In between my responsibilities, I have - for the past few months - been immersing myself in some or other obsession. A few months ago I rejoined the public library and ended up devouring the books I borrowed at such a rate that I'd return to the library every few days to find others to appease my addiction. I read late into the night after the kids were asleep and just after dropping off Aisha (3) at creche in the morning, I'd grab another few minutes of reading time for myself. I'd even leave home early to fetch the kids to give myself 30 minutes of delicious self-indulgent reading time in the car outside their school.

But when my lower back started aching about the month ago, I started going to the gym more regularly as advised by my doctor. That 1 hour and 30 minutes of gym per day effectively put paid to my obsessive reading streak as I now have to squeeze in my commitments. But, on the upside, after a few yoga classes and other strengthening exercise sessions, my aches and pains have subsided and I once again feel like a spring chicken. Okay, maybe not a spring chicken - but at least like the fairly fitter, ever-so-slightly leaner, 1.5 kgs lighter version of my old self.

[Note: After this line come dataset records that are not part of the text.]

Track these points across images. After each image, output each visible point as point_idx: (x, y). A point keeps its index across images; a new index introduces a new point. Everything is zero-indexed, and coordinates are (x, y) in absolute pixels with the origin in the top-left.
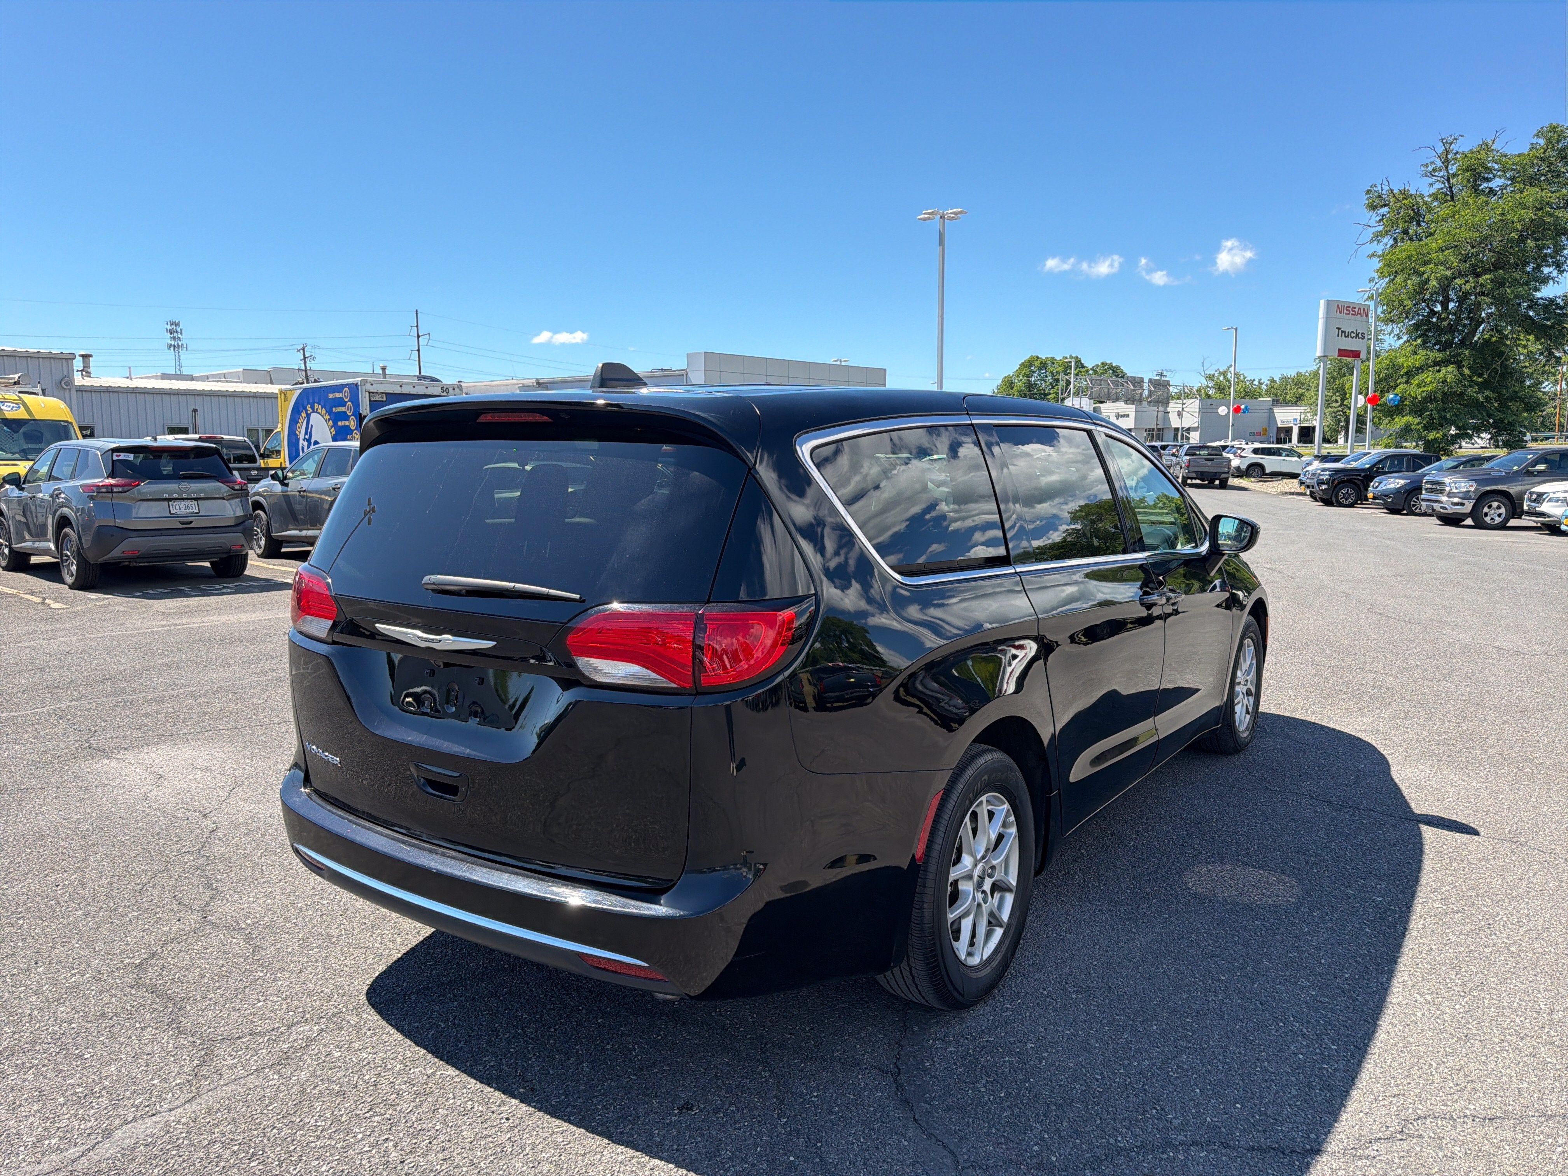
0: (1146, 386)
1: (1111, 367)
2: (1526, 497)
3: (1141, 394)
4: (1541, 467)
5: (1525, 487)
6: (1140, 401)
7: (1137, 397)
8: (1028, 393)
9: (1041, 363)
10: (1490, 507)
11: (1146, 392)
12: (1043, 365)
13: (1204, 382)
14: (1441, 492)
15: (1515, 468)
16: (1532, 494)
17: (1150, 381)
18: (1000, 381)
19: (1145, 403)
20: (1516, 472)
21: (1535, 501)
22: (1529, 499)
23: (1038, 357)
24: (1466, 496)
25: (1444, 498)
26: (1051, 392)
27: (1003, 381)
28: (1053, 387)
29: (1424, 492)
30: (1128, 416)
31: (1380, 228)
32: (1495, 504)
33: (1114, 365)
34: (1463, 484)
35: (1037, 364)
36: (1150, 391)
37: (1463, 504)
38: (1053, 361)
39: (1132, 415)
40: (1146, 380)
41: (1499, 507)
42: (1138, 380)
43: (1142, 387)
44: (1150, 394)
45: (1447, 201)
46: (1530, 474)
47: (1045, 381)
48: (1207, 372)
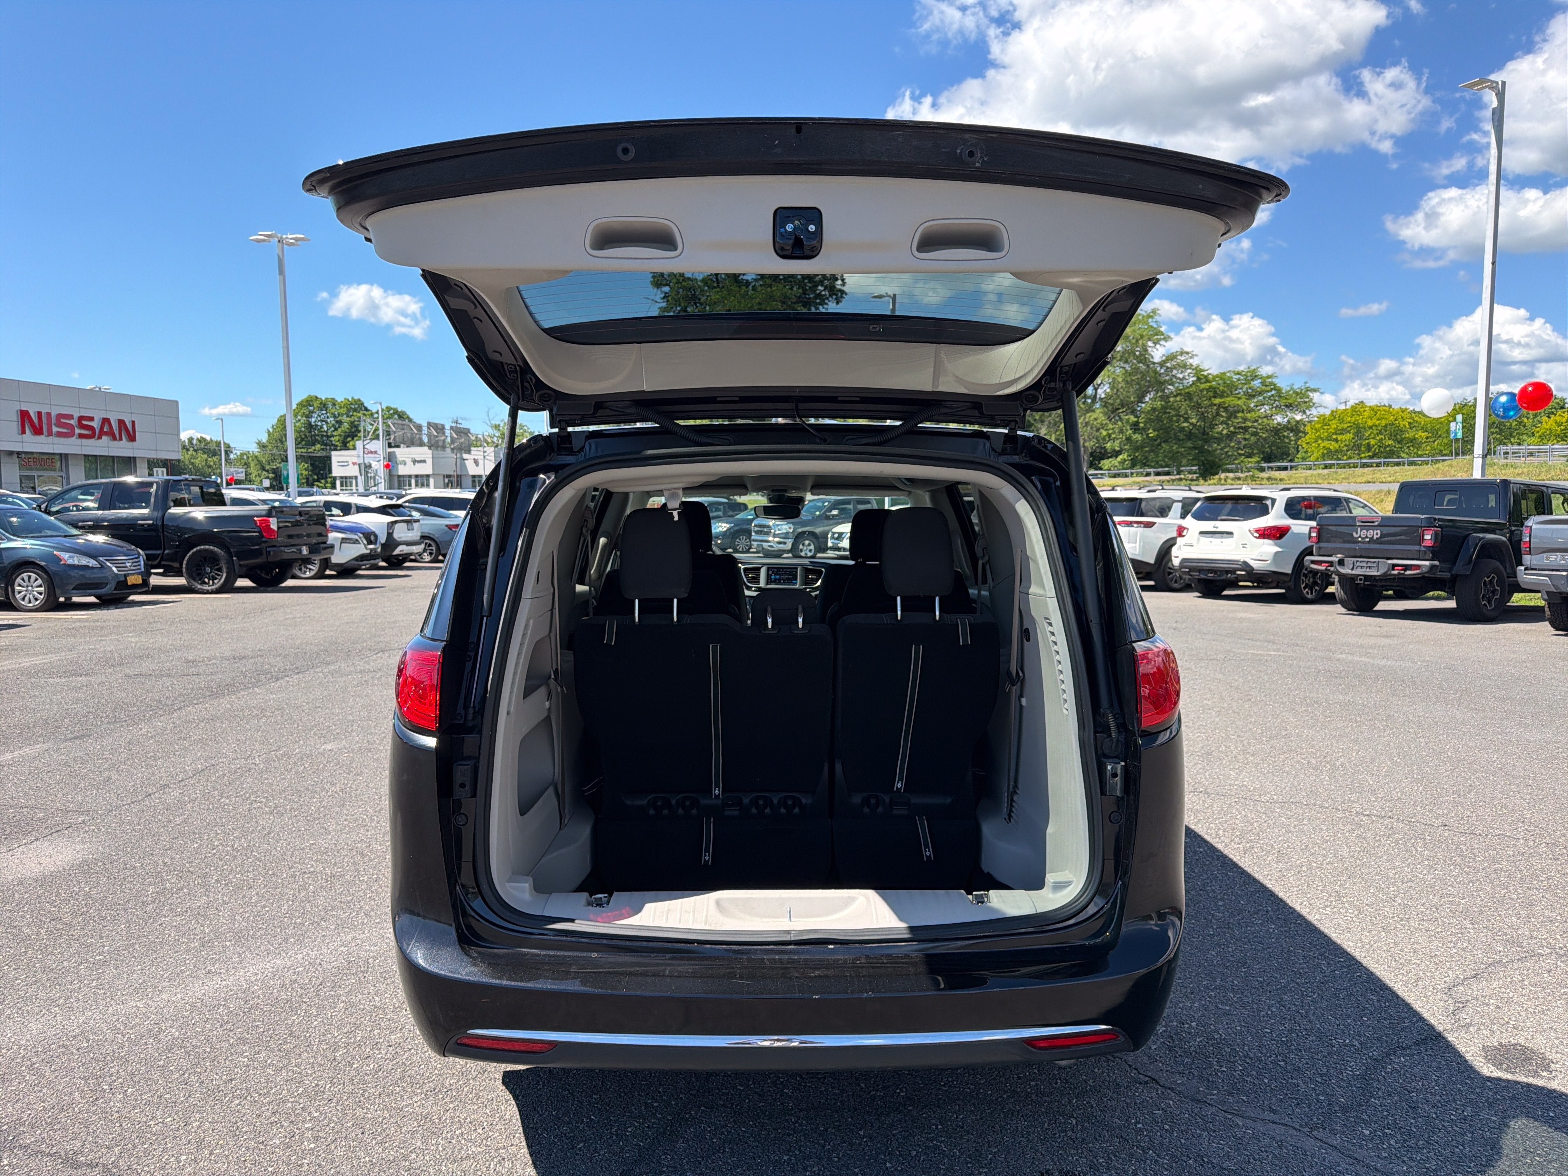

But, as I've become more active, I've started to feel guilty about the fact that my kids get so little exercise - especially since they broke my heart by quitting karate about 2 months ago (after 2 and a half years of classes). As a result I've been trying to get them outdoors to open spaces during the week whenever possible, since we do not have much space at home. Fortunately my girls attend school in the City Bowl area, which means we are able to take time out by going to Green Point Urban Park after school.

Here the younger two are enjoying some after-school  fun while we waited for Tharaa (11).

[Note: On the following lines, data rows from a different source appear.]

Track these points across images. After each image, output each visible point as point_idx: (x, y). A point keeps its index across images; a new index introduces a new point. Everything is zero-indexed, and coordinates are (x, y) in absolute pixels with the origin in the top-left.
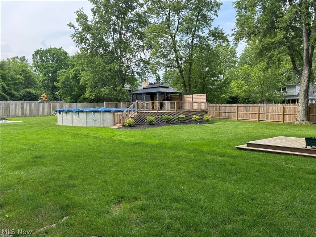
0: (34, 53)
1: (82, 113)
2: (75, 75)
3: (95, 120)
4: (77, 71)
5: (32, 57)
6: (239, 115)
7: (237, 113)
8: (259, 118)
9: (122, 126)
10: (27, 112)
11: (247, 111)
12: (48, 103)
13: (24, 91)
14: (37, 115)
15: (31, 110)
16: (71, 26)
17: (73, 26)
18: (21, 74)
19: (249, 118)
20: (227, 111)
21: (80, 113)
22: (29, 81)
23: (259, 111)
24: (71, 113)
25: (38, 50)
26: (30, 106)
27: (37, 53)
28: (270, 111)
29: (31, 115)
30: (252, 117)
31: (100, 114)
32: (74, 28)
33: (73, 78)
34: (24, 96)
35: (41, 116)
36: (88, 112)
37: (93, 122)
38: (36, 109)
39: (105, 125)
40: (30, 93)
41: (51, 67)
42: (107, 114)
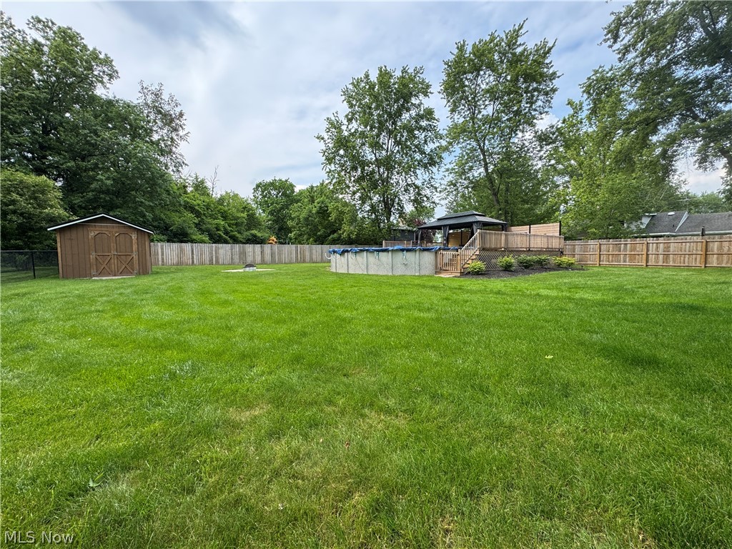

Since Shakeel (14)'s school is not in the city, but closer to our home, he does not get the opportunity to join us. One Friday I felt really bad seeing him come home from school looking so drained and lethargic, so I convinced Mo to take us to Green Point before sunset. Even though it was icy, I loved seeing how a few minutes outdoors, jumping on the park equipment, transformed my son from a lethargic drained-looking grumpy teen to the little active boy I've so been missing.

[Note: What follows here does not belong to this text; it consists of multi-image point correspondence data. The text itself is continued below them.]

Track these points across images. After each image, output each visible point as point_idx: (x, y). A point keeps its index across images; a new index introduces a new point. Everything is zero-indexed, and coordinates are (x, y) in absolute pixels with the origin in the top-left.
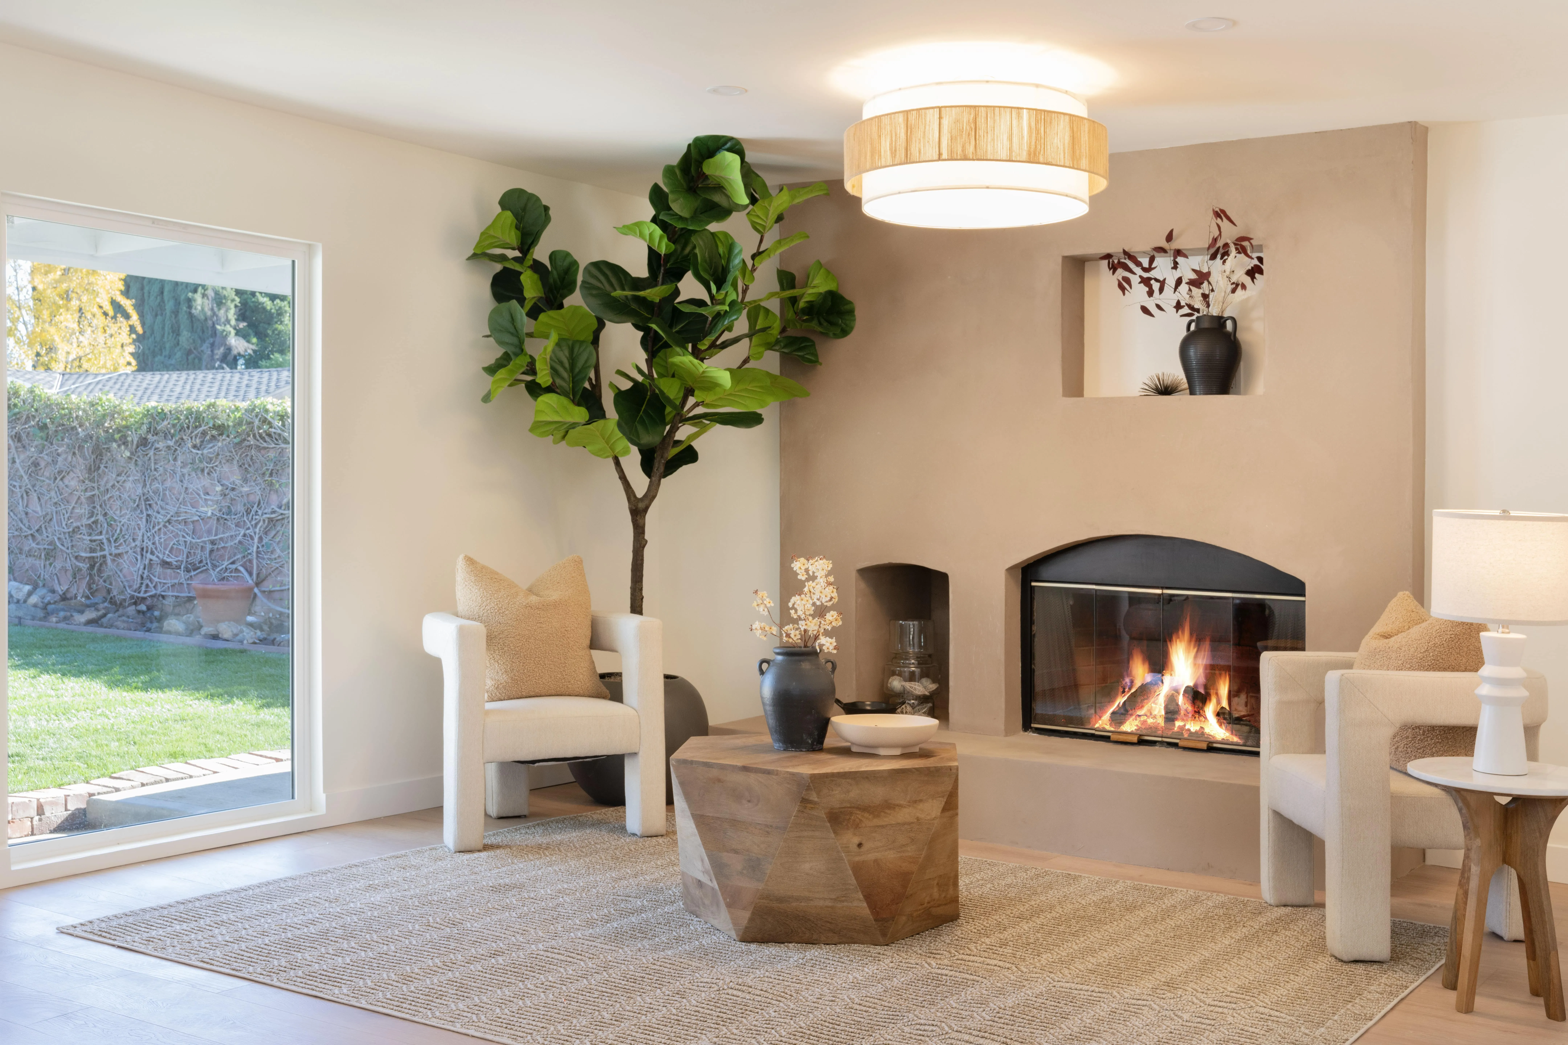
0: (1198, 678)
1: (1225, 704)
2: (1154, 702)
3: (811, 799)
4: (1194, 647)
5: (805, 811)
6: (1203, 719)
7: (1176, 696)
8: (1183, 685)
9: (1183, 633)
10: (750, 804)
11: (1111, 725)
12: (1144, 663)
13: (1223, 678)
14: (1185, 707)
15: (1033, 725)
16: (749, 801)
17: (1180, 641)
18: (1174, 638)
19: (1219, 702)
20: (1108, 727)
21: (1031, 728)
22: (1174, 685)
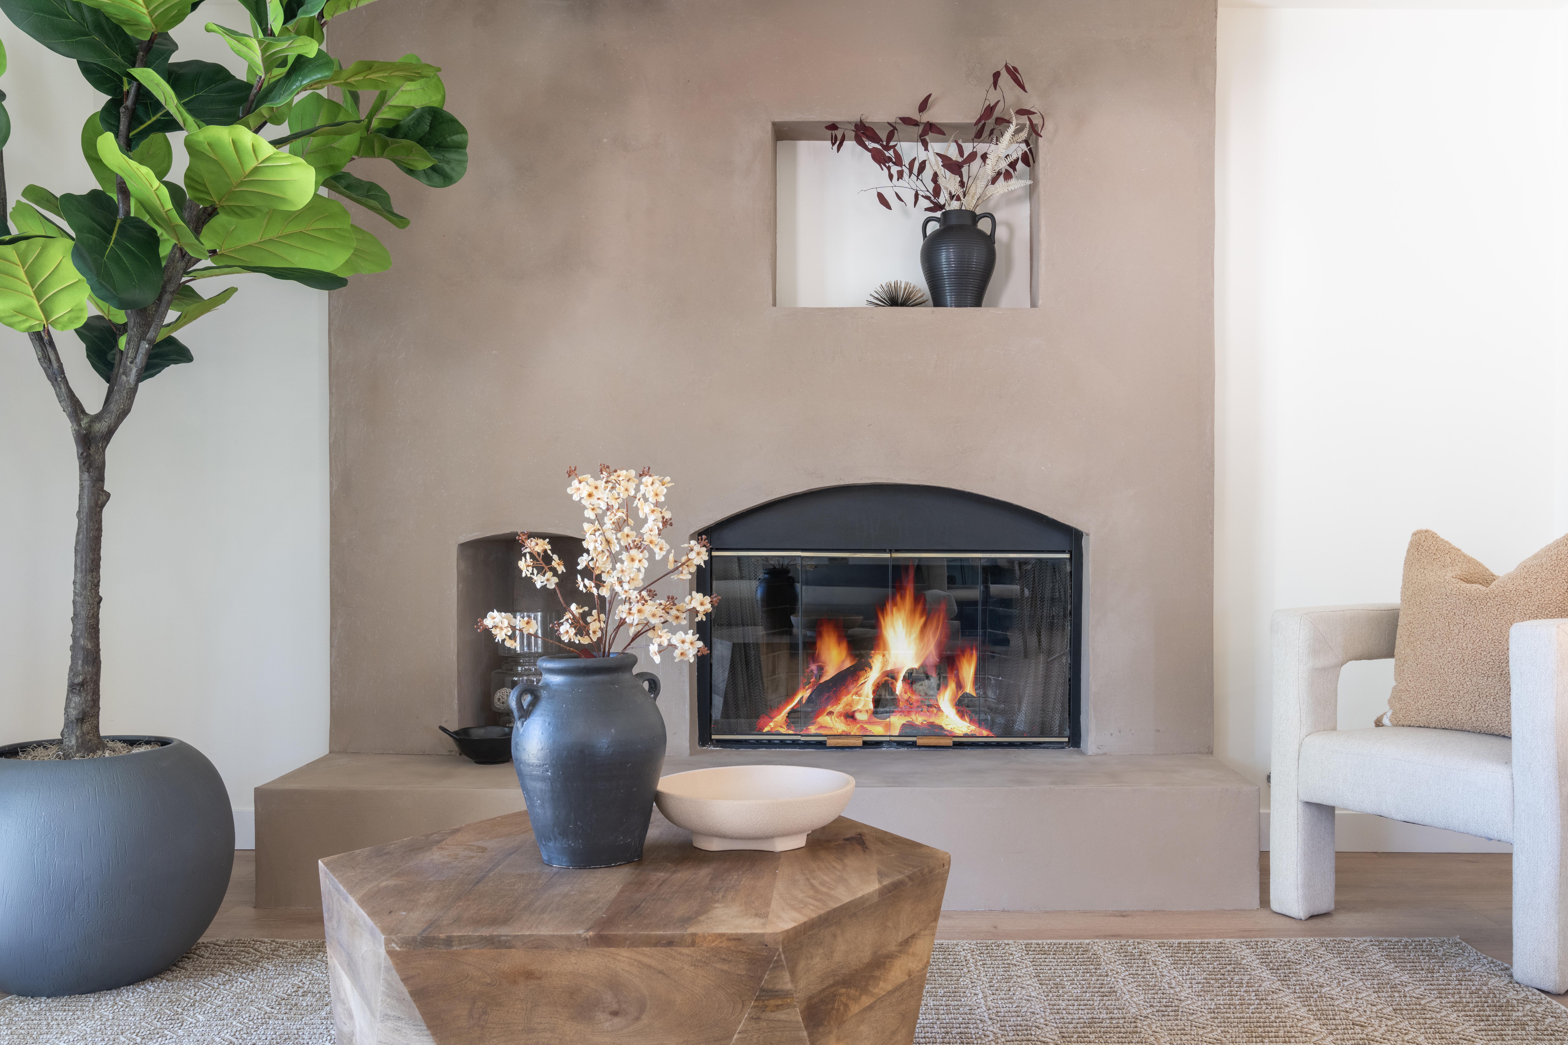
0: (927, 658)
1: (969, 689)
2: (856, 693)
3: (778, 987)
4: (921, 616)
5: (763, 1016)
6: (935, 710)
7: (892, 683)
8: (903, 668)
9: (903, 597)
10: (617, 1020)
11: (789, 727)
12: (839, 643)
13: (967, 654)
14: (906, 697)
15: (713, 737)
16: (615, 1014)
17: (899, 610)
18: (889, 607)
19: (960, 685)
20: (783, 730)
21: (711, 740)
22: (889, 668)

[Please excuse the awful picture quality - these were taken with my phone in fading daylight without a flash (since a flash apparently will not work if the phone battery is on its last legs. Who knew) ]





























Not to sound like an old granny or anything, but isn't it sad how, in much of South Africa today, parents no longer feel comfortable letting their kids run about freely (the way we did way back when) for fear of something awful happening to them? And since most people here don't have massive backyards, it leaves children with limited options for free outdoor play.

I hope to take the girls to spend some time on one of the little beaches in Mouille Point after school one day this week. Perhaps they can finish their homework there if need be. Suddenly I'm really looking forward to the week ahead.